Bounce monitoring gets most of the attention because the consequences are immediate and severe. But template management is a slower, quieter source of operational pain that teams hit around the same time.

SES has a native template system. It works. The problem is that managing templates through the SES console means editing production content in a text box, with no version history, no review process, and no way to preview how the template renders across email clients before you push it live.

In practice, teams respond to this in one of a few ways:

They stop using SES templates and do all rendering application-side, which means template changes require code deployments
They build custom tooling to manage SES templates via the API, which becomes another maintenance burden
They just edit templates directly in the console and accept the risk

None of these are good. Template changes are high-risk operations—a broken variable reference or a malformed HTML tag can make thousands of emails render incorrectly before anyone notices. That's the kind of change that belongs in a pull request, reviewed by someone who can catch the mistake before it ships.

Git-native template management—where templates live in a repository, changes go through review, and deployment is auditable—is the operational pattern that actually fits how software teams work. It's just not something SES provides out of the box.

The Real Cost of Deferring This

Let's be direct about the math here.

Building a basic SES observability stack yourself—SNS configuration, Lambda processing, CloudWatch dashboards, alerting—takes roughly two to four weeks of engineering time, depending on how thorough you want to be. Maintaining it over the following year, accounting for debugging, keeping up with AWS API changes, and responding to operational incidents, adds up to meaningful ongoing cost.

Against that, the cost of one SES suspension event—the engineering time to diagnose and recover, the customer impact, the support load, the potential reputation damage if high-value customers were affected—can easily exceed the annual cost of a dedicated tool.

The teams that defer monitoring usually do it for a sensible reason: they're small, they're moving fast, and building an observability stack feels like yak shaving when there are product features to ship. That calculus is understandable.
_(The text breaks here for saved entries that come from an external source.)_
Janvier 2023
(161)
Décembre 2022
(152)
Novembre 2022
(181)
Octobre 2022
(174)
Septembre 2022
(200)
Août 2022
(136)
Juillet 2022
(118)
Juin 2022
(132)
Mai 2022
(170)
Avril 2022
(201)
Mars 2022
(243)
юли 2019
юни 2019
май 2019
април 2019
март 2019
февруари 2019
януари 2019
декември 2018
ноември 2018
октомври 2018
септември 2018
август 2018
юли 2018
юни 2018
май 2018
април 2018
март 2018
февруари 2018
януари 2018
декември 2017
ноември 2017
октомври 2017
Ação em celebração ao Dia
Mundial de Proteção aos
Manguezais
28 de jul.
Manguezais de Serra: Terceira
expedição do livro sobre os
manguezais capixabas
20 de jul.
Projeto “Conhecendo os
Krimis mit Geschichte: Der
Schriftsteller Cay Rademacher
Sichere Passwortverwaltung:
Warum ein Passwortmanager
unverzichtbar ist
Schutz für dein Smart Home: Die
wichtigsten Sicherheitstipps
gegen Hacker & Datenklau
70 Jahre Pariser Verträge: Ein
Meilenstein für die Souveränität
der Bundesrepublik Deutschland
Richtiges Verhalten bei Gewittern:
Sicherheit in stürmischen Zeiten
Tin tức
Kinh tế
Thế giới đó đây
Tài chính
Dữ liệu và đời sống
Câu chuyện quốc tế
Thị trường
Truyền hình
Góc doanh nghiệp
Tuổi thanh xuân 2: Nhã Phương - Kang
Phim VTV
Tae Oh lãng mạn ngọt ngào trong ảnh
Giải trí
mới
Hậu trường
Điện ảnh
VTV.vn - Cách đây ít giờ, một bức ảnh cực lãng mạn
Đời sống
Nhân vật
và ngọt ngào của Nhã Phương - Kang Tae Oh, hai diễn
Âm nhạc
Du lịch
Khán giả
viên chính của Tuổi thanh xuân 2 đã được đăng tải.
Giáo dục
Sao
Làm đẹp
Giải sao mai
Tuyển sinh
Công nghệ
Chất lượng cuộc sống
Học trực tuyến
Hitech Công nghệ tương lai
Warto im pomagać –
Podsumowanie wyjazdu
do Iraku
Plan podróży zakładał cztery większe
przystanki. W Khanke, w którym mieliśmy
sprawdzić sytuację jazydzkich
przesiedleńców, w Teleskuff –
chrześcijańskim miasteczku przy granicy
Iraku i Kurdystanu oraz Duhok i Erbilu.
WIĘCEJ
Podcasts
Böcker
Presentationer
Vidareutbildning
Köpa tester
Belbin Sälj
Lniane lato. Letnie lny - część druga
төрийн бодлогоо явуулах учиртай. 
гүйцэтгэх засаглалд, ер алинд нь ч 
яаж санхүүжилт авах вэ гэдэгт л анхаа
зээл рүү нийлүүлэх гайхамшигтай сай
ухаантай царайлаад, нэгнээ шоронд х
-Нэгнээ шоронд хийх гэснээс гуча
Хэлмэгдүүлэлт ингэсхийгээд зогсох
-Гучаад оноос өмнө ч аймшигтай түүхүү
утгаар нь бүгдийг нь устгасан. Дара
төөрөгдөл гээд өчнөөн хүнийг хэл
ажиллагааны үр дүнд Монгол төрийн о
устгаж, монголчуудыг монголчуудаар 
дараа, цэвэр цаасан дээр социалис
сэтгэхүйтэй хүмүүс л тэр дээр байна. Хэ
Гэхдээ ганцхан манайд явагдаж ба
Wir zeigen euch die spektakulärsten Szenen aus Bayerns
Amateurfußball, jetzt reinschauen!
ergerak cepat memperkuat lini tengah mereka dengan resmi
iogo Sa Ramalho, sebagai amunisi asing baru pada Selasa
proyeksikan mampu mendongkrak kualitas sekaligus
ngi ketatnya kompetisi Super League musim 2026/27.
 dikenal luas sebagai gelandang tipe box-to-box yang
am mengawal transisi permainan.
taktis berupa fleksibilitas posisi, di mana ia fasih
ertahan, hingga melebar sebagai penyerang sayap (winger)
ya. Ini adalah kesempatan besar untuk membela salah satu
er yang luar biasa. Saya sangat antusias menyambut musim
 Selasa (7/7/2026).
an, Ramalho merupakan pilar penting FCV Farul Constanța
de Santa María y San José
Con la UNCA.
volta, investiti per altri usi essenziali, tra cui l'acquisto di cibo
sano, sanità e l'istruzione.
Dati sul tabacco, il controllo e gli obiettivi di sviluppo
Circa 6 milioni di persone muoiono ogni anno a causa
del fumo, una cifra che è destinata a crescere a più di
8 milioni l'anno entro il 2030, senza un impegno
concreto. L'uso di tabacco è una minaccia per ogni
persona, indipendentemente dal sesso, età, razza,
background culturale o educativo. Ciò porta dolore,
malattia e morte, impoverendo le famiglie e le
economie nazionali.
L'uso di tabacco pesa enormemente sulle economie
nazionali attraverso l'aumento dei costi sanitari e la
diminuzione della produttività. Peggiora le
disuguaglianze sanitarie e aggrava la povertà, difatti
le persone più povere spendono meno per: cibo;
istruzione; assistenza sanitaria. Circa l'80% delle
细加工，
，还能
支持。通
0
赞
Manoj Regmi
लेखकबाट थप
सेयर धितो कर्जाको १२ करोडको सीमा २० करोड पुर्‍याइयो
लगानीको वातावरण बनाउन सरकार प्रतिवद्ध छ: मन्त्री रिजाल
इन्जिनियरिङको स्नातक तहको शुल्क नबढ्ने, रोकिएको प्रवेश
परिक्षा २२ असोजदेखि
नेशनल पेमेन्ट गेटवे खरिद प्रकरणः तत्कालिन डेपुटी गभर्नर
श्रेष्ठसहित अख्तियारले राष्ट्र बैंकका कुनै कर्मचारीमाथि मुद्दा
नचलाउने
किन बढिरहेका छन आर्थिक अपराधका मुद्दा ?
It just doesn't hold once you hit any kind of scale, and "any kind of scale" tends to arrive faster than expected.

What to Actually Do

If you're running SES in production and you don't have bounce and complaint rate alerting configured today, that's the first thing to fix. At minimum:

Enable SES event publishing for bounces and complaints on every configuration set you're using
Route those events somewhere actionable—an SNS topic that triggers a Lambda to post to Slack works, even if it's rough
Set a calendar reminder to manually check your SES account-level metrics once a week until you have automated alerting

This won't give you trend visibility or message-level delivery tracking, but it will prevent the scenario where you find out about a suspension from a customer.

For teams that are past the "duct tape and willpower" stage—where email is business-critical and the engineering cost of DIY observability is real—the honest answer is that a dedicated control plane makes more sense than another internal tool. SendOps is what we built for exactly this use case: it connects to your existing SES setup, surfaces the metrics and alerting you need, and gives your whole team visibility without touching your sending path or requiring AWS console access.

The Takeaway

SES is excellent infrastructure. The operational gap around it is real, and it's not something you can reason away by being careful. Bounce spikes happen. Lists get stale. Campaign sends hit bad segments. The teams that come through those events intact are the ones who knew the spike was happening before their account got flagged—not the ones who found out after.

Invest in observability before you need it. The window between "we should probably set up monitoring" and "why aren't our emails sending" is shorter than it looks.